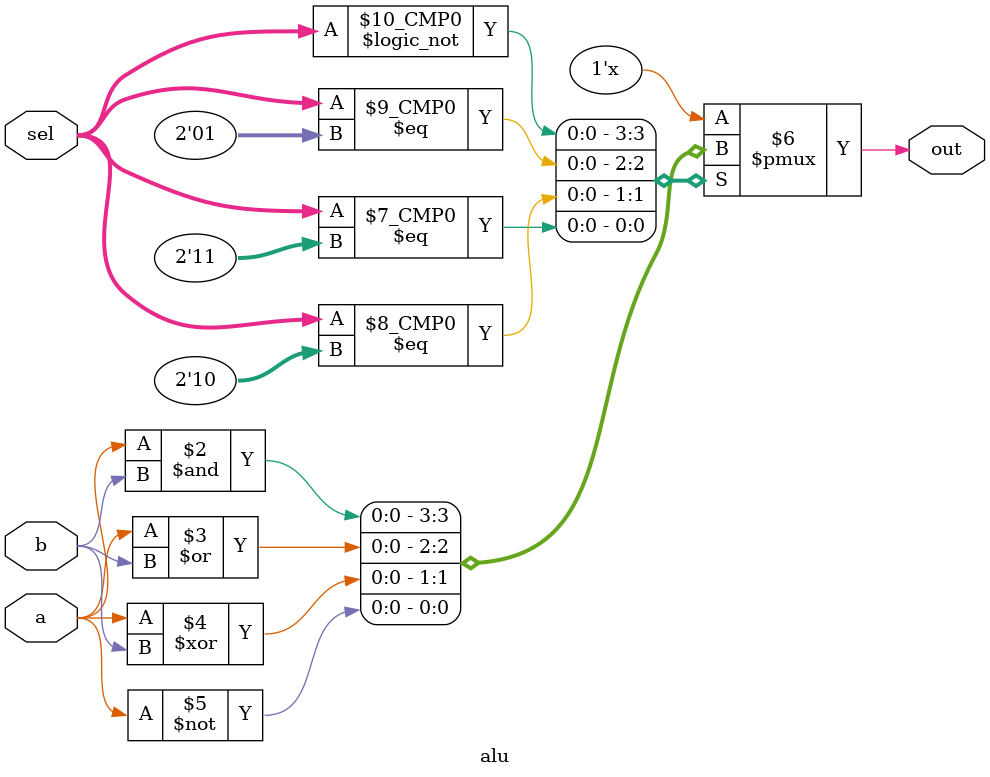
<source format=v>
module alu(input a,
           input b,
           input[1:0] sel,
           output reg out);
  always@(*) begin
    case(sel)
      2'b00:out=a&b;  
      2'b01:out=a|b; 
      2'b10:out=a^b; 
      2'b11:out=~a;       
      default:out=1'b0;
    endcase
  end
endmodule


</source>
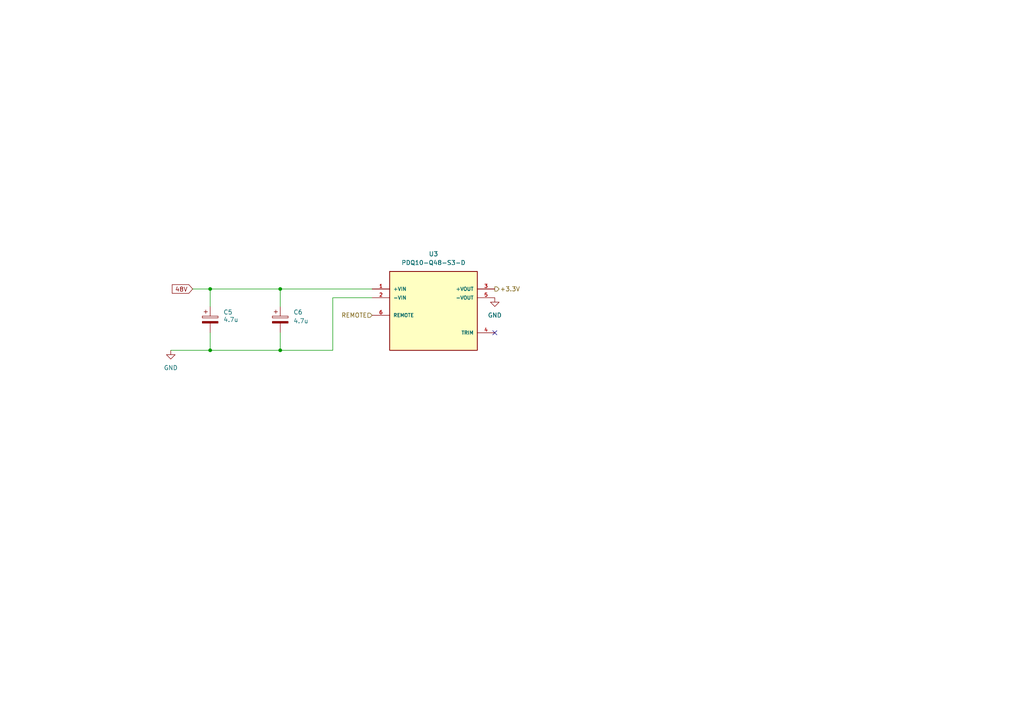
<source format=kicad_sch>
(kicad_sch
	(version 20231120)
	(generator "eeschema")
	(generator_version "8.0")
	(uuid "d764642b-a922-4185-8cba-70b9e1bccb93")
	(paper "A4")
	
	(junction
		(at 81.28 83.82)
		(diameter 0)
		(color 0 0 0 0)
		(uuid "07328697-3a99-4fa4-b99a-bc803dfd4f09")
	)
	(junction
		(at 81.28 101.6)
		(diameter 0)
		(color 0 0 0 0)
		(uuid "48b5a72d-0a5b-4c1e-a122-e18ee1998a0f")
	)
	(junction
		(at 60.96 101.6)
		(diameter 0)
		(color 0 0 0 0)
		(uuid "84b63da2-609e-43c0-a7b3-5bb928903621")
	)
	(junction
		(at 60.96 83.82)
		(diameter 0)
		(color 0 0 0 0)
		(uuid "f77a8e87-e201-4c81-9fc4-0faa79040c76")
	)
	(no_connect
		(at 143.51 96.52)
		(uuid "46179bce-f5cd-4a13-9abe-5cbf15a6aa59")
	)
	(wire
		(pts
			(xy 81.28 96.52) (xy 81.28 101.6)
		)
		(stroke
			(width 0)
			(type default)
		)
		(uuid "25bae7b6-e972-4236-a884-b157b4af2b33")
	)
	(wire
		(pts
			(xy 81.28 83.82) (xy 81.28 88.9)
		)
		(stroke
			(width 0)
			(type default)
		)
		(uuid "55dea3df-58aa-43c1-8bb6-fd490c56f5da")
	)
	(wire
		(pts
			(xy 49.53 101.6) (xy 60.96 101.6)
		)
		(stroke
			(width 0)
			(type default)
		)
		(uuid "600efdb4-da05-4965-a59f-c87468442822")
	)
	(wire
		(pts
			(xy 81.28 101.6) (xy 96.52 101.6)
		)
		(stroke
			(width 0)
			(type default)
		)
		(uuid "70a6cbba-c794-4217-bcf9-34f391cc942d")
	)
	(wire
		(pts
			(xy 55.88 83.82) (xy 60.96 83.82)
		)
		(stroke
			(width 0)
			(type default)
		)
		(uuid "771210f3-88bf-468c-86c0-0f7da1e8bacb")
	)
	(wire
		(pts
			(xy 60.96 96.52) (xy 60.96 101.6)
		)
		(stroke
			(width 0)
			(type default)
		)
		(uuid "aa1785f5-87ad-4a9c-8bed-4c947383d676")
	)
	(wire
		(pts
			(xy 81.28 83.82) (xy 107.95 83.82)
		)
		(stroke
			(width 0)
			(type default)
		)
		(uuid "bd32d510-74b4-41a2-83a1-80372c323bb1")
	)
	(wire
		(pts
			(xy 96.52 86.36) (xy 107.95 86.36)
		)
		(stroke
			(width 0)
			(type default)
		)
		(uuid "c90c389e-b521-4f79-875a-048f74daa33c")
	)
	(wire
		(pts
			(xy 96.52 101.6) (xy 96.52 86.36)
		)
		(stroke
			(width 0)
			(type default)
		)
		(uuid "cd0d96f0-ca1f-472a-b1ae-acdb6edf2718")
	)
	(wire
		(pts
			(xy 60.96 83.82) (xy 60.96 88.9)
		)
		(stroke
			(width 0)
			(type default)
		)
		(uuid "d6321e80-0a41-4ecd-bba2-8603978b9c97")
	)
	(wire
		(pts
			(xy 60.96 83.82) (xy 81.28 83.82)
		)
		(stroke
			(width 0)
			(type default)
		)
		(uuid "e3256c49-7a11-4dfa-b851-612d55788333")
	)
	(wire
		(pts
			(xy 60.96 101.6) (xy 81.28 101.6)
		)
		(stroke
			(width 0)
			(type default)
		)
		(uuid "fd666c9b-4cf2-41ca-8364-a02753eb91d9")
	)
	(global_label "48V"
		(shape input)
		(at 55.88 83.82 180)
		(fields_autoplaced yes)
		(effects
			(font
				(size 1.27 1.27)
			)
			(justify right)
		)
		(uuid "1dca7648-7386-4950-8c2e-0a9b2033d57d")
		(property "Intersheetrefs" "${INTERSHEET_REFS}"
			(at 49.3872 83.82 0)
			(effects
				(font
					(size 1.27 1.27)
				)
				(justify right)
				(hide yes)
			)
		)
	)
	(hierarchical_label "+3.3V"
		(shape output)
		(at 143.51 83.82 0)
		(fields_autoplaced yes)
		(effects
			(font
				(size 1.27 1.27)
			)
			(justify left)
		)
		(uuid "c12afb25-0490-4ed4-abf4-2297f9c15e7d")
	)
	(hierarchical_label "REMOTE"
		(shape input)
		(at 107.95 91.44 180)
		(fields_autoplaced yes)
		(effects
			(font
				(size 1.27 1.27)
			)
			(justify right)
		)
		(uuid "f5a6f20f-155c-41c1-a03b-7c4e495c9904")
	)
	(symbol
		(lib_id "BCRL_power_supply:PDQ10-Q48-S3-D")
		(at 125.73 88.9 0)
		(unit 1)
		(exclude_from_sim no)
		(in_bom yes)
		(on_board yes)
		(dnp no)
		(fields_autoplaced yes)
		(uuid "2024f6ad-bd12-48b9-a461-2d8816f812b0")
		(property "Reference" "U3"
			(at 125.73 73.66 0)
			(effects
				(font
					(size 1.27 1.27)
				)
			)
		)
		(property "Value" "PDQ10-Q48-S3-D"
			(at 125.73 76.2 0)
			(effects
				(font
					(size 1.27 1.27)
				)
			)
		)
		(property "Footprint" "BCRL_power_supply:CONV_PDQ10-Q48-S3-D"
			(at 125.73 88.9 0)
			(effects
				(font
					(size 1.27 1.27)
				)
				(justify bottom)
				(hide yes)
			)
		)
		(property "Datasheet" ""
			(at 125.73 88.9 0)
			(effects
				(font
					(size 1.27 1.27)
				)
				(hide yes)
			)
		)
		(property "Description" ""
			(at 125.73 88.9 0)
			(effects
				(font
					(size 1.27 1.27)
				)
				(hide yes)
			)
		)
		(property "PARTREV" "1.0"
			(at 125.73 88.9 0)
			(effects
				(font
					(size 1.27 1.27)
				)
				(justify bottom)
				(hide yes)
			)
		)
		(property "MANUFACTURER" "CUI Inc"
			(at 125.73 88.9 0)
			(effects
				(font
					(size 1.27 1.27)
				)
				(justify bottom)
				(hide yes)
			)
		)
		(property "STANDARD" "Manufacturer Recommendations"
			(at 125.73 88.9 0)
			(effects
				(font
					(size 1.27 1.27)
				)
				(justify bottom)
				(hide yes)
			)
		)
		(property "LCSC" ""
			(at 125.73 88.9 0)
			(effects
				(font
					(size 1.27 1.27)
				)
				(hide yes)
			)
		)
		(property "SNAPEDA_PN" ""
			(at 125.73 88.9 0)
			(effects
				(font
					(size 1.27 1.27)
				)
				(hide yes)
			)
		)
		(property "rating" ""
			(at 125.73 88.9 0)
			(effects
				(font
					(size 1.27 1.27)
				)
				(hide yes)
			)
		)
		(pin "6"
			(uuid "124f57cb-354d-430f-bc90-fc6cf2cc8a88")
		)
		(pin "1"
			(uuid "7bf93dd7-8a23-4e56-805b-db1d3adaa2b4")
		)
		(pin "4"
			(uuid "5a90f9eb-011d-431d-adec-c5f44439a586")
		)
		(pin "2"
			(uuid "5886cce1-1ec7-422b-9a55-c647c07c9fca")
		)
		(pin "3"
			(uuid "efd2efc8-d9c2-4f5d-a158-9b1b357041b0")
		)
		(pin "5"
			(uuid "3ac13e6e-a5b1-43d9-87f2-8668d4469236")
		)
		(instances
			(project "bcrl_power_supply"
				(path "/77f0f57c-9586-4625-9281-fa8cbd8015db/6ef64b97-f9dc-450f-b711-7d52ab21fa20"
					(reference "U3")
					(unit 1)
				)
			)
		)
	)
	(symbol
		(lib_id "Device:C_Polarized")
		(at 81.28 92.71 0)
		(unit 1)
		(exclude_from_sim no)
		(in_bom yes)
		(on_board yes)
		(dnp no)
		(fields_autoplaced yes)
		(uuid "917fc629-7659-4319-8826-f22c23395939")
		(property "Reference" "C6"
			(at 85.09 90.551 0)
			(effects
				(font
					(size 1.27 1.27)
				)
				(justify left)
			)
		)
		(property "Value" "4.7u"
			(at 85.09 93.091 0)
			(effects
				(font
					(size 1.27 1.27)
				)
				(justify left)
			)
		)
		(property "Footprint" "Capacitor_SMD:C_0603_1608Metric"
			(at 82.2452 96.52 0)
			(effects
				(font
					(size 1.27 1.27)
				)
				(hide yes)
			)
		)
		(property "Datasheet" "~"
			(at 81.28 92.71 0)
			(effects
				(font
					(size 1.27 1.27)
				)
				(hide yes)
			)
		)
		(property "Description" ""
			(at 81.28 92.71 0)
			(effects
				(font
					(size 1.27 1.27)
				)
				(hide yes)
			)
		)
		(property "LCSC" "C784420"
			(at 81.28 92.71 0)
			(effects
				(font
					(size 1.27 1.27)
				)
				(hide yes)
			)
		)
		(property "SNAPEDA_PN" ""
			(at 81.28 92.71 0)
			(effects
				(font
					(size 1.27 1.27)
				)
				(hide yes)
			)
		)
		(property "rating" "100v"
			(at 81.28 92.71 0)
			(effects
				(font
					(size 1.27 1.27)
				)
				(hide yes)
			)
		)
		(pin "1"
			(uuid "d8390393-5ed3-4ba7-b2b8-2172238bacd6")
		)
		(pin "2"
			(uuid "c575ceb8-f1fd-4c6d-b725-c9594f933496")
		)
		(instances
			(project "bcrl_power_supply"
				(path "/77f0f57c-9586-4625-9281-fa8cbd8015db/6ef64b97-f9dc-450f-b711-7d52ab21fa20"
					(reference "C6")
					(unit 1)
				)
			)
		)
	)
	(symbol
		(lib_id "Device:C_Polarized")
		(at 60.96 92.71 0)
		(unit 1)
		(exclude_from_sim no)
		(in_bom yes)
		(on_board yes)
		(dnp no)
		(uuid "b49edcf1-bdc1-4acf-8a82-ad51739121db")
		(property "Reference" "C5"
			(at 64.77 90.551 0)
			(effects
				(font
					(size 1.27 1.27)
				)
				(justify left)
			)
		)
		(property "Value" "4.7u"
			(at 64.77 92.71 0)
			(effects
				(font
					(size 1.27 1.27)
				)
				(justify left)
			)
		)
		(property "Footprint" "Capacitor_SMD:C_0603_1608Metric"
			(at 61.9252 96.52 0)
			(effects
				(font
					(size 1.27 1.27)
				)
				(hide yes)
			)
		)
		(property "Datasheet" "~"
			(at 60.96 92.71 0)
			(effects
				(font
					(size 1.27 1.27)
				)
				(hide yes)
			)
		)
		(property "Description" ""
			(at 60.96 92.71 0)
			(effects
				(font
					(size 1.27 1.27)
				)
				(hide yes)
			)
		)
		(property "LCSC" "C784420"
			(at 60.96 92.71 0)
			(effects
				(font
					(size 1.27 1.27)
				)
				(hide yes)
			)
		)
		(property "SNAPEDA_PN" ""
			(at 60.96 92.71 0)
			(effects
				(font
					(size 1.27 1.27)
				)
				(hide yes)
			)
		)
		(property "rating" "100v"
			(at 60.96 92.71 0)
			(effects
				(font
					(size 1.27 1.27)
				)
				(hide yes)
			)
		)
		(pin "1"
			(uuid "5478930b-bea8-4b35-af63-538f02058b6f")
		)
		(pin "2"
			(uuid "4574a357-4f89-47cd-9334-39238746663a")
		)
		(instances
			(project "bcrl_power_supply"
				(path "/77f0f57c-9586-4625-9281-fa8cbd8015db/6ef64b97-f9dc-450f-b711-7d52ab21fa20"
					(reference "C5")
					(unit 1)
				)
			)
		)
	)
	(symbol
		(lib_id "power:GND")
		(at 143.51 86.36 0)
		(unit 1)
		(exclude_from_sim no)
		(in_bom yes)
		(on_board yes)
		(dnp no)
		(fields_autoplaced yes)
		(uuid "db5695e5-0490-4930-bf8c-6d71491a6dad")
		(property "Reference" "#PWR063"
			(at 143.51 92.71 0)
			(effects
				(font
					(size 1.27 1.27)
				)
				(hide yes)
			)
		)
		(property "Value" "GND"
			(at 143.51 91.44 0)
			(effects
				(font
					(size 1.27 1.27)
				)
			)
		)
		(property "Footprint" ""
			(at 143.51 86.36 0)
			(effects
				(font
					(size 1.27 1.27)
				)
				(hide yes)
			)
		)
		(property "Datasheet" ""
			(at 143.51 86.36 0)
			(effects
				(font
					(size 1.27 1.27)
				)
				(hide yes)
			)
		)
		(property "Description" ""
			(at 143.51 86.36 0)
			(effects
				(font
					(size 1.27 1.27)
				)
				(hide yes)
			)
		)
		(pin "1"
			(uuid "50b18e3a-fc40-4be4-9d9d-1b10dad7f073")
		)
		(instances
			(project "bcrl_power_supply"
				(path "/77f0f57c-9586-4625-9281-fa8cbd8015db/6ef64b97-f9dc-450f-b711-7d52ab21fa20"
					(reference "#PWR063")
					(unit 1)
				)
			)
		)
	)
	(symbol
		(lib_id "power:GND")
		(at 49.53 101.6 0)
		(unit 1)
		(exclude_from_sim no)
		(in_bom yes)
		(on_board yes)
		(dnp no)
		(uuid "dc93b883-7b31-4db9-abc0-928fe306772a")
		(property "Reference" "#PWR062"
			(at 49.53 107.95 0)
			(effects
				(font
					(size 1.27 1.27)
				)
				(hide yes)
			)
		)
		(property "Value" "GND"
			(at 49.53 106.68 0)
			(effects
				(font
					(size 1.27 1.27)
				)
			)
		)
		(property "Footprint" ""
			(at 49.53 101.6 0)
			(effects
				(font
					(size 1.27 1.27)
				)
				(hide yes)
			)
		)
		(property "Datasheet" ""
			(at 49.53 101.6 0)
			(effects
				(font
					(size 1.27 1.27)
				)
				(hide yes)
			)
		)
		(property "Description" ""
			(at 49.53 101.6 0)
			(effects
				(font
					(size 1.27 1.27)
				)
				(hide yes)
			)
		)
		(pin "1"
			(uuid "bb5547df-905a-4e36-aec0-160439c3bce7")
		)
		(instances
			(project "bcrl_power_supply"
				(path "/77f0f57c-9586-4625-9281-fa8cbd8015db/6ef64b97-f9dc-450f-b711-7d52ab21fa20"
					(reference "#PWR062")
					(unit 1)
				)
			)
		)
	)
)
</source>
+++++
> _Your instructions_:
Put down exactly the lines of the data above that run from its first line through the line bearing "2'b11:out=~a;", and no pictures.

> _Problem solution_:
<source format=v>
module alu(input a,
           input b,
           input[1:0] sel,
           output reg out);
  always@(*) begin
    case(sel)
      2'b00:out=a&b;  
      2'b01:out=a|b; 
      2'b10:out=a^b; 
      2'b11:out=~a;       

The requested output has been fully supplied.